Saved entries

• • •

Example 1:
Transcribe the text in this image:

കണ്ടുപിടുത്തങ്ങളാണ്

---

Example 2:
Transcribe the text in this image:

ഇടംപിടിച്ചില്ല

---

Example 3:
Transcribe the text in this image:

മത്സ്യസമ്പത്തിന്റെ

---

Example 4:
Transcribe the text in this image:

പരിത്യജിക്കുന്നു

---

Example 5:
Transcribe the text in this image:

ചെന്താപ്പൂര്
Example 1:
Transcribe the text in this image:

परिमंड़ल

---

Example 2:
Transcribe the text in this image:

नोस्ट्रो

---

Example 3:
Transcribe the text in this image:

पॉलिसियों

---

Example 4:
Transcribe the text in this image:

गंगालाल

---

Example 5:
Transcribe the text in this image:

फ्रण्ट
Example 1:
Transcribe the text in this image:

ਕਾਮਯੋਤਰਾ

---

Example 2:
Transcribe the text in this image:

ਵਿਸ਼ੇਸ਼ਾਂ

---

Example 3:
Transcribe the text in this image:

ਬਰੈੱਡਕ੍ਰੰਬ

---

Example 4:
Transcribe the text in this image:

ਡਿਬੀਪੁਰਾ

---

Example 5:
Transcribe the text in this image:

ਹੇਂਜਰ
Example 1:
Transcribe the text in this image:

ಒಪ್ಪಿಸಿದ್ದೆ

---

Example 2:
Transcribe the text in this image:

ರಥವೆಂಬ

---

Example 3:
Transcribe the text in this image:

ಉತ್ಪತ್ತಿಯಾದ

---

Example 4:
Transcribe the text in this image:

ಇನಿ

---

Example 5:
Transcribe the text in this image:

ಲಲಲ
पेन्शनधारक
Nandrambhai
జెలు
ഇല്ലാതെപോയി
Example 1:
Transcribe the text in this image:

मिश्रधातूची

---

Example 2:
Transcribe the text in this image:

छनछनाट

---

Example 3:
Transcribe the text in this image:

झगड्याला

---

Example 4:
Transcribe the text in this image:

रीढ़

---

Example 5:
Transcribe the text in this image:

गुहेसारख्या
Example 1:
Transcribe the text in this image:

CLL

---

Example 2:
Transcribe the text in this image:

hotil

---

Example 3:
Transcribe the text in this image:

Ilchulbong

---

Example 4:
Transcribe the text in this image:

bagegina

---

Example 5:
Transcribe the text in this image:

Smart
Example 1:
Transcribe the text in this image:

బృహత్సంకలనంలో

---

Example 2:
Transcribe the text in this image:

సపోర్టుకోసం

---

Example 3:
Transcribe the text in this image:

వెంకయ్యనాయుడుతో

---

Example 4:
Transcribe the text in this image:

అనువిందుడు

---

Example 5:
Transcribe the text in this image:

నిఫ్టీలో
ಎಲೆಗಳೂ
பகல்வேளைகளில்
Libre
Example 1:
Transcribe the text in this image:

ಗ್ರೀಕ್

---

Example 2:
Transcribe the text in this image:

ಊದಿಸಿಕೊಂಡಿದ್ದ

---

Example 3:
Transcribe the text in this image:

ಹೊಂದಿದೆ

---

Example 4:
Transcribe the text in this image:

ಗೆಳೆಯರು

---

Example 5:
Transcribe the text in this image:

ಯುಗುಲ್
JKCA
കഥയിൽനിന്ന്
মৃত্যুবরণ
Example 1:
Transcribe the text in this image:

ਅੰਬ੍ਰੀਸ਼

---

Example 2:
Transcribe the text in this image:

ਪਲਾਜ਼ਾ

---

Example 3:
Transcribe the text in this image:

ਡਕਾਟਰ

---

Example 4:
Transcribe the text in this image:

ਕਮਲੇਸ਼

• • •

All of the data above needs to be given again exactly.

#### Output for this task:
Example 1:
Transcribe the text in this image:

കണ്ടുപിടുത്തങ്ങളാണ്

---

Example 2:
Transcribe the text in this image:

ഇടംപിടിച്ചില്ല

---

Example 3:
Transcribe the text in this image:

മത്സ്യസമ്പത്തിന്റെ

---

Example 4:
Transcribe the text in this image:

പരിത്യജിക്കുന്നു

---

Example 5:
Transcribe the text in this image:

ചെന്താപ്പൂര്
Example 1:
Transcribe the text in this image:

परिमंड़ल

---

Example 2:
Transcribe the text in this image:

नोस्ट्रो

---

Example 3:
Transcribe the text in this image:

पॉलिसियों

---

Example 4:
Transcribe the text in this image:

गंगालाल

---

Example 5:
Transcribe the text in this image:

फ्रण्ट
Example 1:
Transcribe the text in this image:

ਕਾਮਯੋਤਰਾ

---

Example 2:
Transcribe the text in this image:

ਵਿਸ਼ੇਸ਼ਾਂ

---

Example 3:
Transcribe the text in this image:

ਬਰੈੱਡਕ੍ਰੰਬ

---

Example 4:
Transcribe the text in this image:

ਡਿਬੀਪੁਰਾ

---

Example 5:
Transcribe the text in this image:

ਹੇਂਜਰ
Example 1:
Transcribe the text in this image:

ಒಪ್ಪಿಸಿದ್ದೆ

---

Example 2:
Transcribe the text in this image:

ರಥವೆಂಬ

---

Example 3:
Transcribe the text in this image:

ಉತ್ಪತ್ತಿಯಾದ

---

Example 4:
Transcribe the text in this image:

ಇನಿ

---

Example 5:
Transcribe the text in this image:

ಲಲಲ
पेन्शनधारक
Nandrambhai
జెలు
ഇല്ലാതെപോയി
Example 1:
Transcribe the text in this image:

मिश्रधातूची

---

Example 2:
Transcribe the text in this image:

छनछनाट

---

Example 3:
Transcribe the text in this image:

झगड्याला

---

Example 4:
Transcribe the text in this image:

रीढ़

---

Example 5:
Transcribe the text in this image:

गुहेसारख्या
Example 1:
Transcribe the text in this image:

CLL

---

Example 2:
Transcribe the text in this image:

hotil

---

Example 3:
Transcribe the text in this image:

Ilchulbong

---

Example 4:
Transcribe the text in this image:

bagegina

---

Example 5:
Transcribe the text in this image:

Smart
Example 1:
Transcribe the text in this image:

బృహత్సంకలనంలో

---

Example 2:
Transcribe the text in this image:

సపోర్టుకోసం

---

Example 3:
Transcribe the text in this image:

వెంకయ్యనాయుడుతో

---

Example 4:
Transcribe the text in this image:

అనువిందుడు

---

Example 5:
Transcribe the text in this image:

నిఫ్టీలో
ಎಲೆಗಳೂ
பகல்வேளைகளில்
Libre
Example 1:
Transcribe the text in this image:

ಗ್ರೀಕ್

---

Example 2:
Transcribe the text in this image:

ಊದಿಸಿಕೊಂಡಿದ್ದ

---

Example 3:
Transcribe the text in this image:

ಹೊಂದಿದೆ

---

Example 4:
Transcribe the text in this image:

ಗೆಳೆಯರು

---

Example 5:
Transcribe the text in this image:

ಯುಗುಲ್
JKCA
കഥയിൽനിന്ന്
মৃত্যুবরণ
Example 1:
Transcribe the text in this image:

ਅੰਬ੍ਰੀਸ਼

---

Example 2:
Transcribe the text in this image:

ਪਲਾਜ਼ਾ

---

Example 3:
Transcribe the text in this image:

ਡਕਾਟਰ

---

Example 4:
Transcribe the text in this image:

ਕਮਲੇਸ਼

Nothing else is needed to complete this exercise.